**Page extract:**
▬▬▬▬▬▬▬▬▬▬

I removed L3 and L4, and the DC offset.(dc wasn't present in previous tests)

L2 tuned with 21nF.
65.27 kc/s is the impulse, but L2 is a octave higher. So 2 cycles per impulse. L2= 130,54 kc/s

yellow is L2 voltage, showing -3kV impulses

Now look at the amplitude of the L2 current in green.
After the impulse, at the second (free) oscillation, the current is larger.
Why?
Is it the mosfet switch is closed again, turning on the current supply?

What you also can see, is that the current amplification is not happening, at the moment of the impulse.
But that is usually happing in the L3 secondary coil. So, lets put that one in again.

With the same setup as previous post, I tuned down to 43.3kc/s which is the third subharmonic of L2.
Now, the ripples are present again. Is this due to the inteferrence of L1 resonant frequency and L2 resonant frequency?
power is higher due to the lower (L1 impulse) frequency

There is no amplification present. the waves are obviously damped. (loosing amplitude).
-3kV impulses again.

Just tested with L1 and L2 not being coupled. (no L3 L4 present)
even if L1 and L2 are not coupled, still the ripples occur.
The best way to get rid of it, is to keep the L2 series tuning capacitor small enough (which rises the resonant freqency).

So to get a pure impulse in the L2 primary coil, at lower frequencies, demands a higher inductance (more windings) L2 coil.

▬▬▬▬▬▬▬▬▬▬

**Data extract:**
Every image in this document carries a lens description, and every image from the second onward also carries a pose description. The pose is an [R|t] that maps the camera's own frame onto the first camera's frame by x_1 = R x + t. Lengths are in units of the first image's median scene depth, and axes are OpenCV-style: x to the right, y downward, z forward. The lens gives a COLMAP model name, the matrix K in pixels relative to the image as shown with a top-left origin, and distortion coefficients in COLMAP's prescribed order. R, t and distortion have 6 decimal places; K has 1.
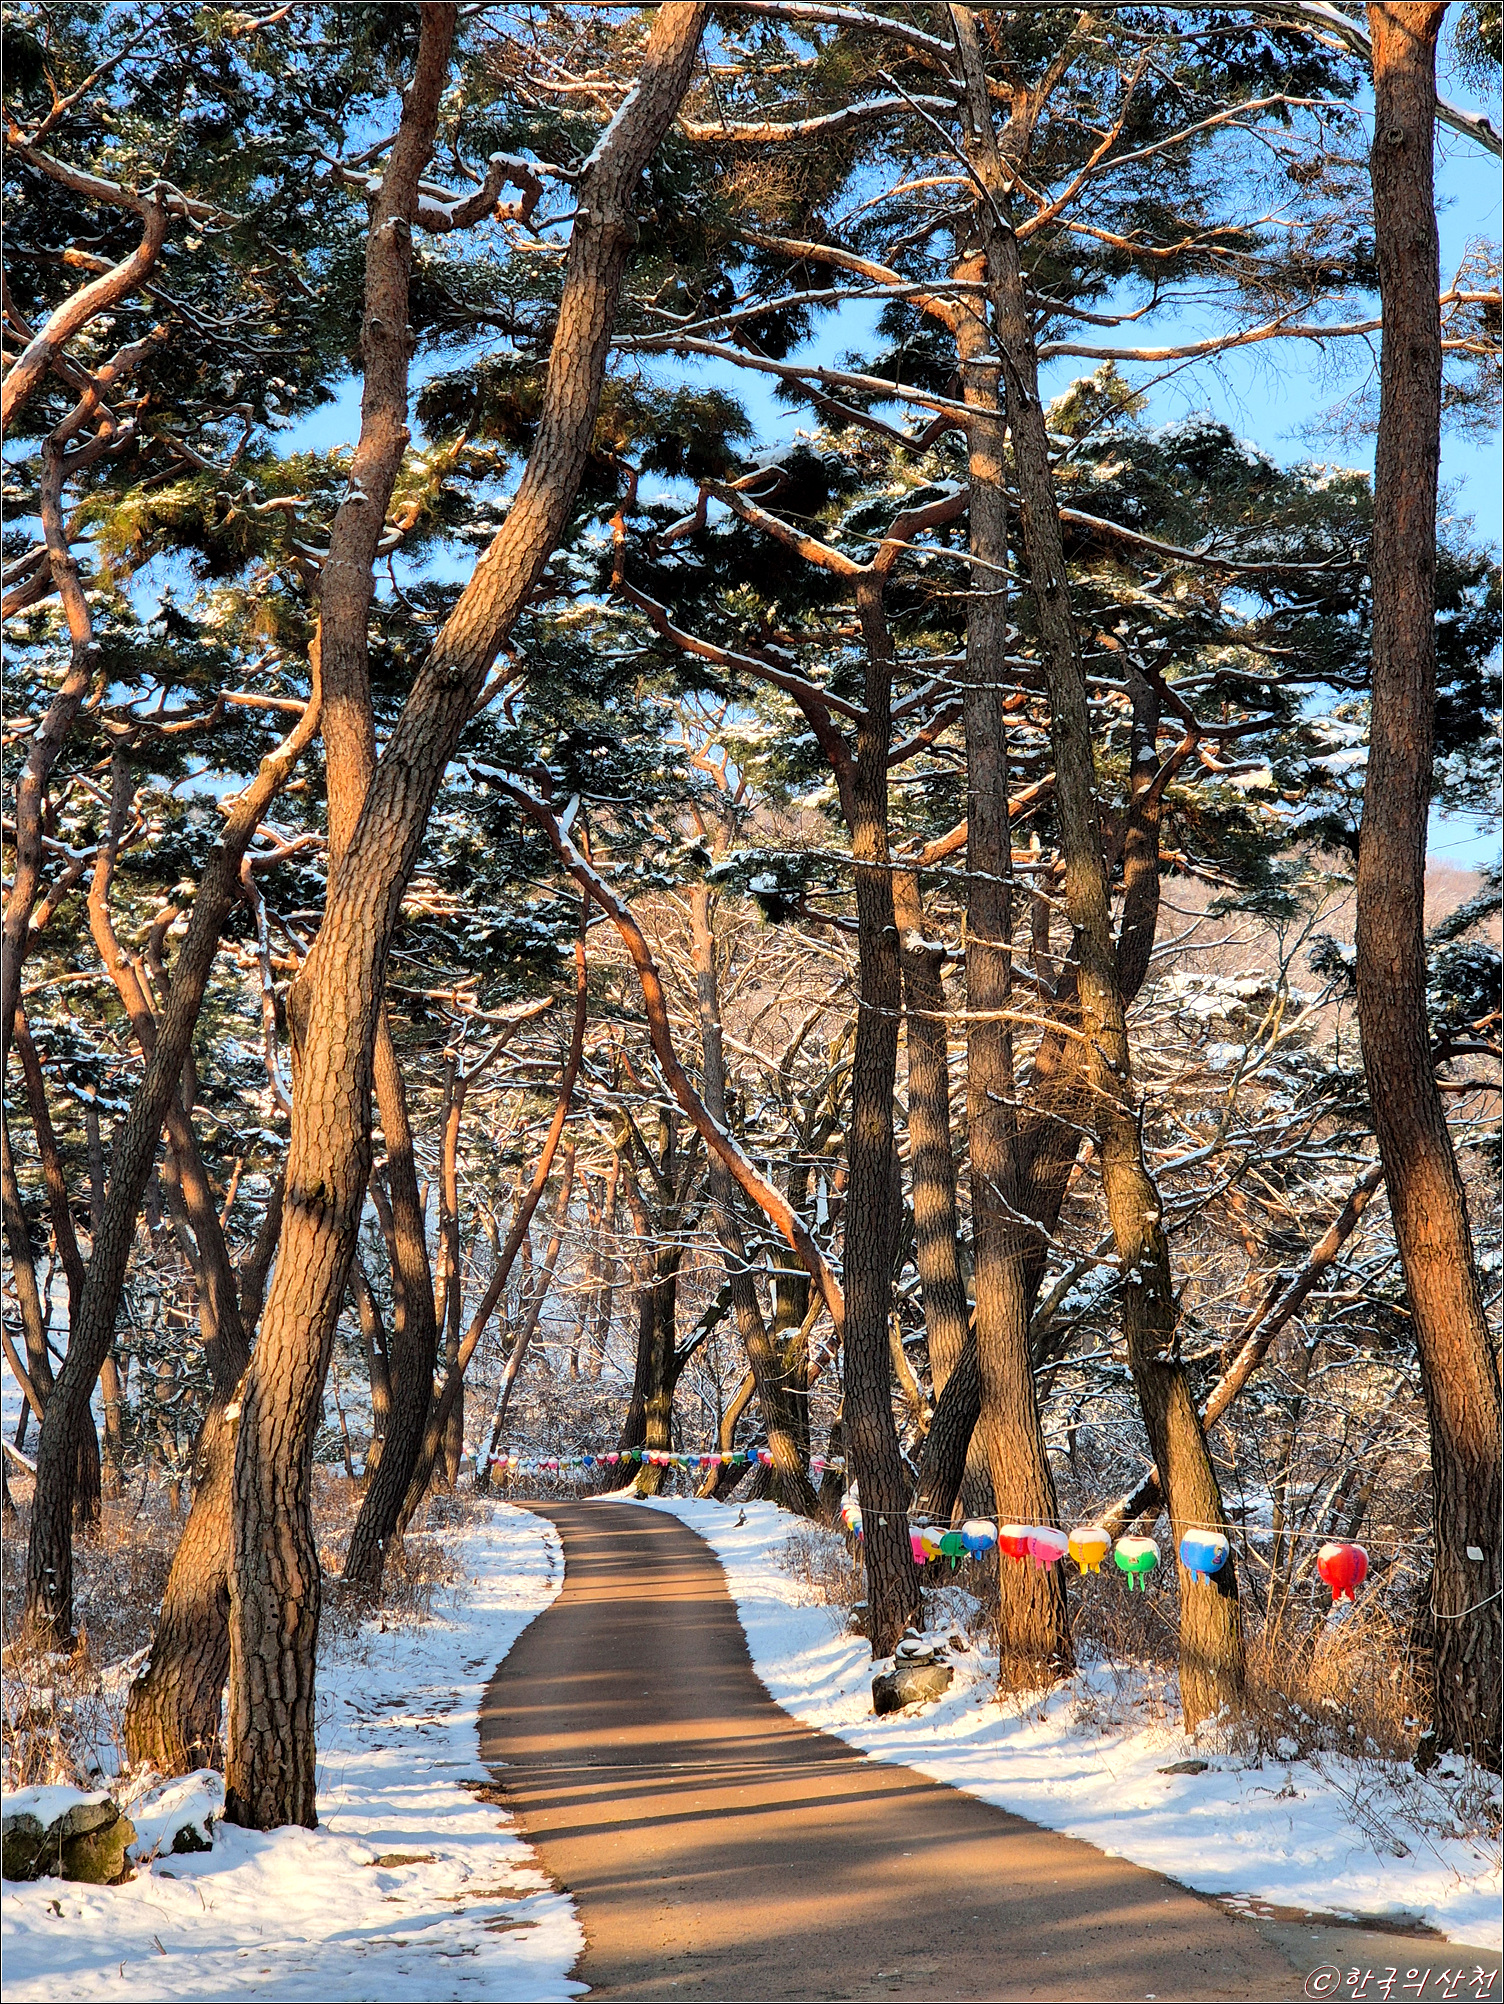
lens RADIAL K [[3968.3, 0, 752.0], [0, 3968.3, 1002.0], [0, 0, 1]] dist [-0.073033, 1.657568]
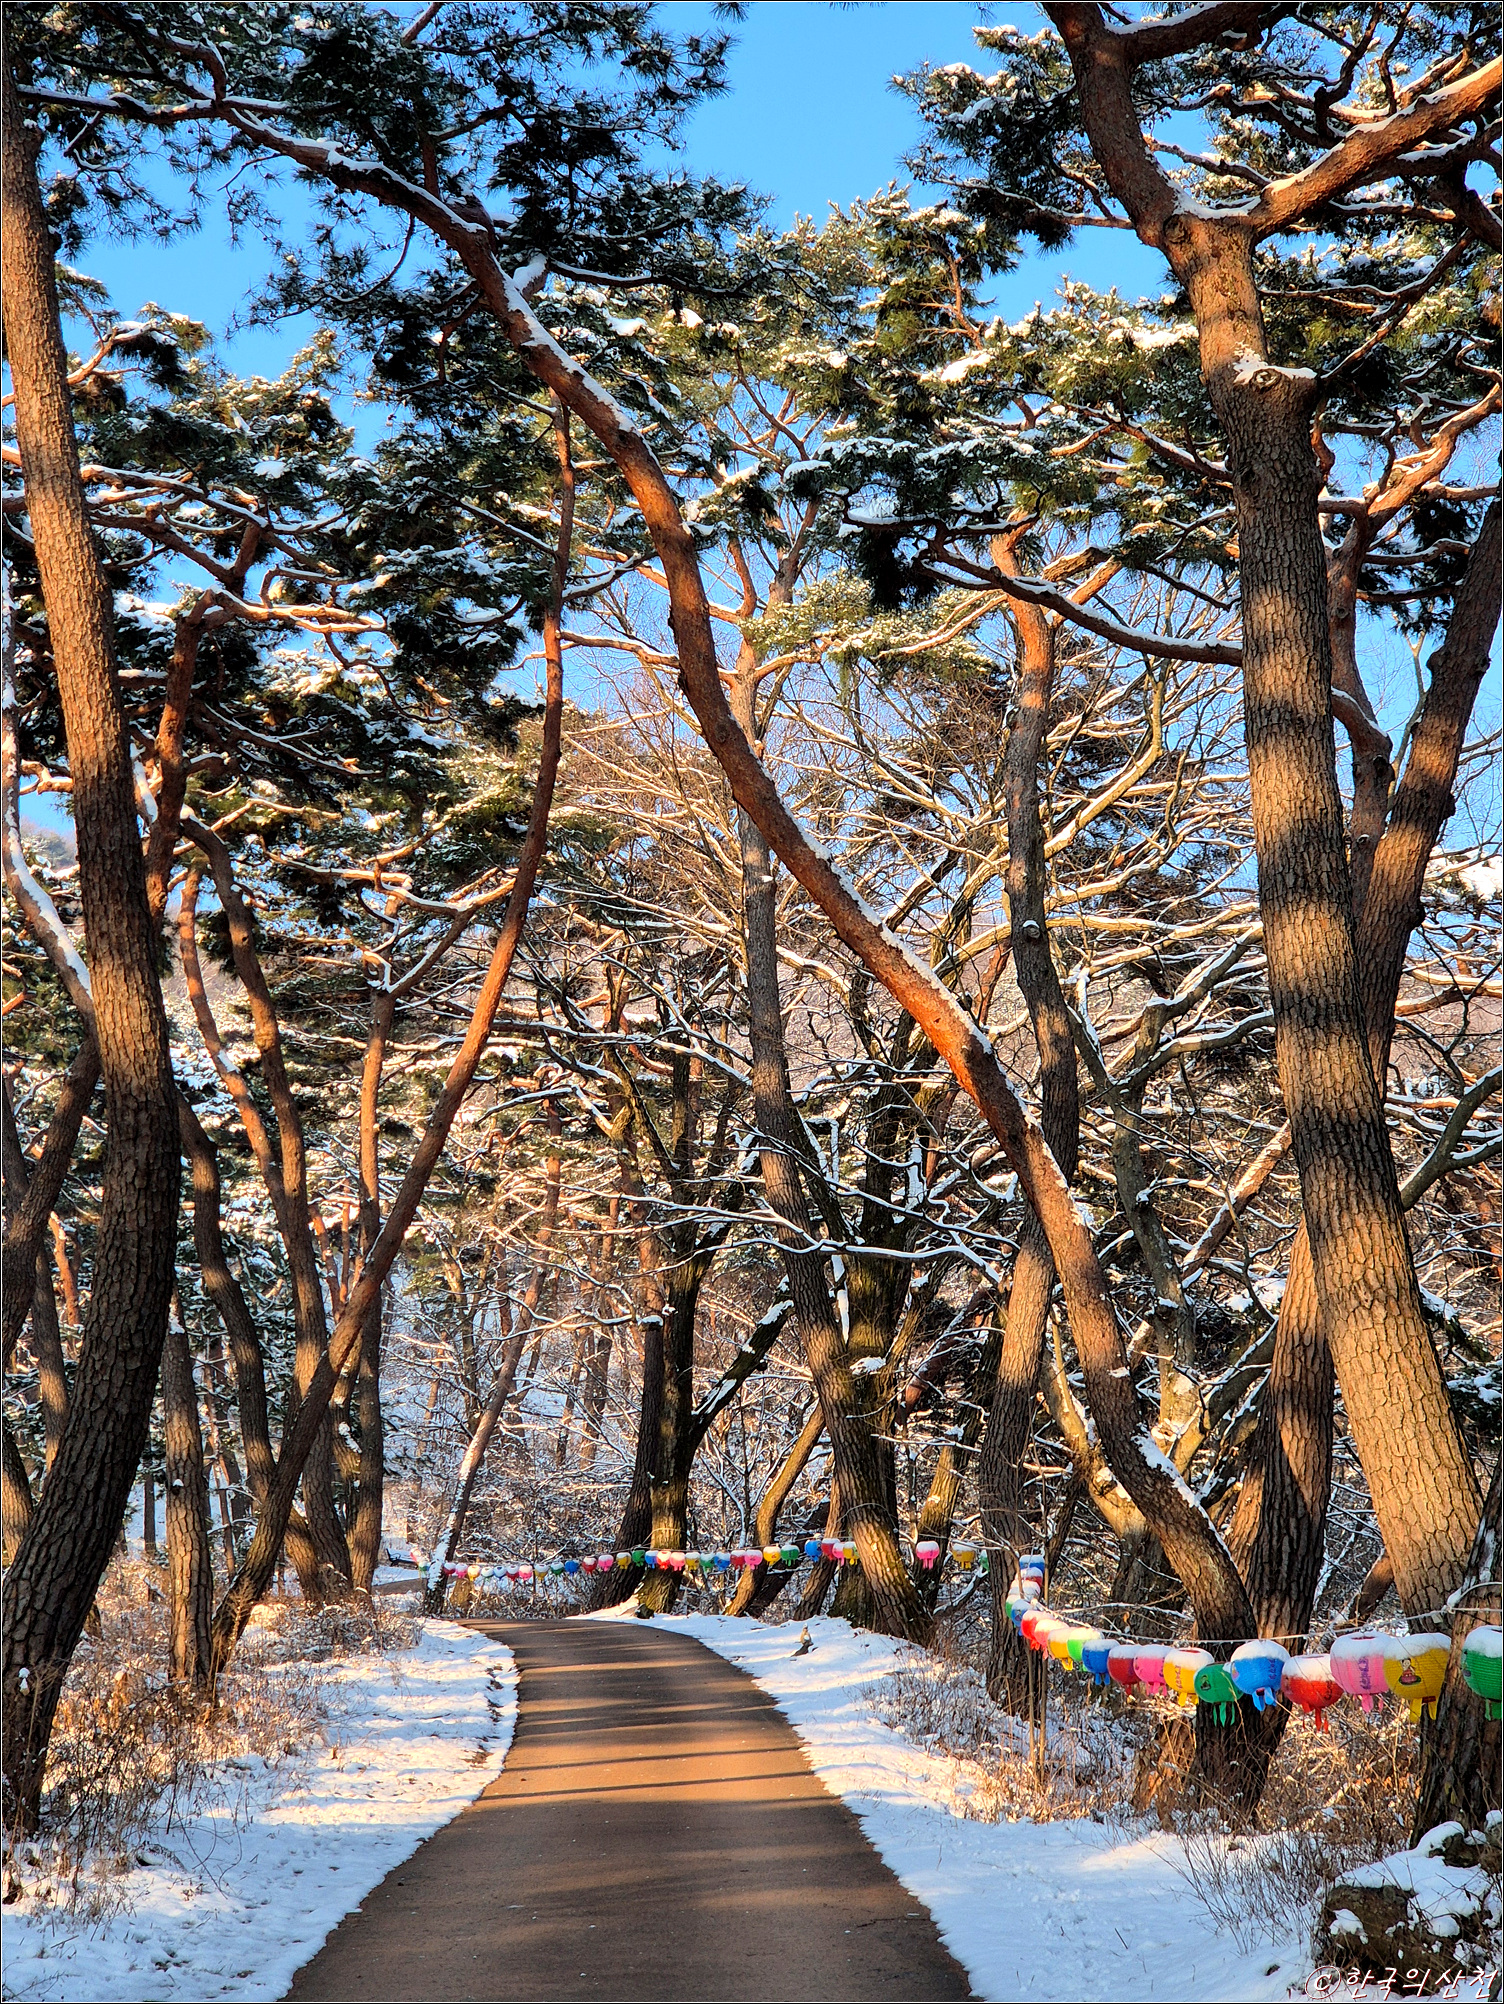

▬▬▬▬▬▬▬▬▬▬

**Explore the material:**
1 - Say whether each statement below agrees with the coil test thread. For each, answer yes or no and quote the deciding words of the thread exactly. (a) L2 was tuned with a 21nF capacitor. (b) The ripples stopped once L1 and L2 were no longer coupled. (c) Amplification appeared after tuning down to 43.3kc/s.
2 - Output, unchanged, the passage of the coil test thread whose opening words contain "With the same" and which ends with "-3kV impulses again.".

**Activity answers:**
1 -
(a) Yes: "L2 tuned with 21nF."
(b) No: "even if L1 and L2 are not coupled, still the ripples occur."
(c) No: "There is no amplification present."

2 -
With the same setup as previous post, I tuned down to 43.3kc/s which is the third subharmonic of L2.
Now, the ripples are present again. Is this due to the inteferrence of L1 resonant frequency and L2 resonant frequency?
power is higher due to the lower (L1 impulse) frequency

There is no amplification present. the waves are obviously damped. (loosing amplitude).
-3kV impulses again.